• EJERCICIOS:
1/ Copia el texto sobre la maternidad entre "Por Montserrat Arrué." y "de 6 meses.", ambos incluidos, y cambia "Santiago" por "Concepción".
2/ Escribe la continuación del texto sobre la maternidad a partir de su última oración.

La maternidad me ha dejado innumerables lecciones de humildad.

Por Montserrat Arrué.

 

Desde el primer día ser mamá fue un desafío. Quedé embarazada mientras trabajaba jornada completa y hacía un Magister en Santiago, teniendo un ritmo de vida súper agitado. Tuve la fortuna de poder renunciar después del post-natal y dedicarme a la crianza de mi hija de manera exclusiva hasta los dos años, donde ambas vivimos un terremoto emocional; retomé mi profesión, ella entró al jardín, me separé y pasamos las dos de vivir en una casa grande a un departamento minúsculo. Todo en un periodo de 6 meses.

 

Cuando recuerdo ese tiempo me sorprende lo valiente que fuimos y la fuerza que me daba el ver como ella retribuía mi esfuerzo, siendo la niña maravillosa que es. Además, aún cuando toda nuestra familia está en otra región, no puedo dejar de agradecer a la vida por ponernos en el camino a personas increíbles que de alguna u otra manera nos han entregado su amor y buenas energías, haciendo que a fin de cuentas, todo valga la pena.

• CONTENIDO DEL LISTADO:
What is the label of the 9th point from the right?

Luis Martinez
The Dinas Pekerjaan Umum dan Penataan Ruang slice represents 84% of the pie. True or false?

• RESPUESTAS:
1/
Por Montserrat Arrué.

 

Desde el primer día ser mamá fue un desafío. Quedé embarazada mientras trabajaba jornada completa y hacía un Magister en Concepción, teniendo un ritmo de vida súper agitado. Tuve la fortuna de poder renunciar después del post-natal y dedicarme a la crianza de mi hija de manera exclusiva hasta los dos años, donde ambas vivimos un terremoto emocional; retomé mi profesión, ella entró al jardín, me separé y pasamos las dos de vivir en una casa grande a un departamento minúsculo. Todo en un periodo de 6 meses.

2/
 

Sería mentir si dijera que mi profesión y formación como guía Montessori no me han servido para educarla, porque sí, es un aporte indiscutible. Sin embargo, la maternidad me ha dejado innumerables lecciones de humildad en relación a lo que una mamá puede esperar, porque la vida no viene con un manual y cada niño y niña, a su manera, es único y especial.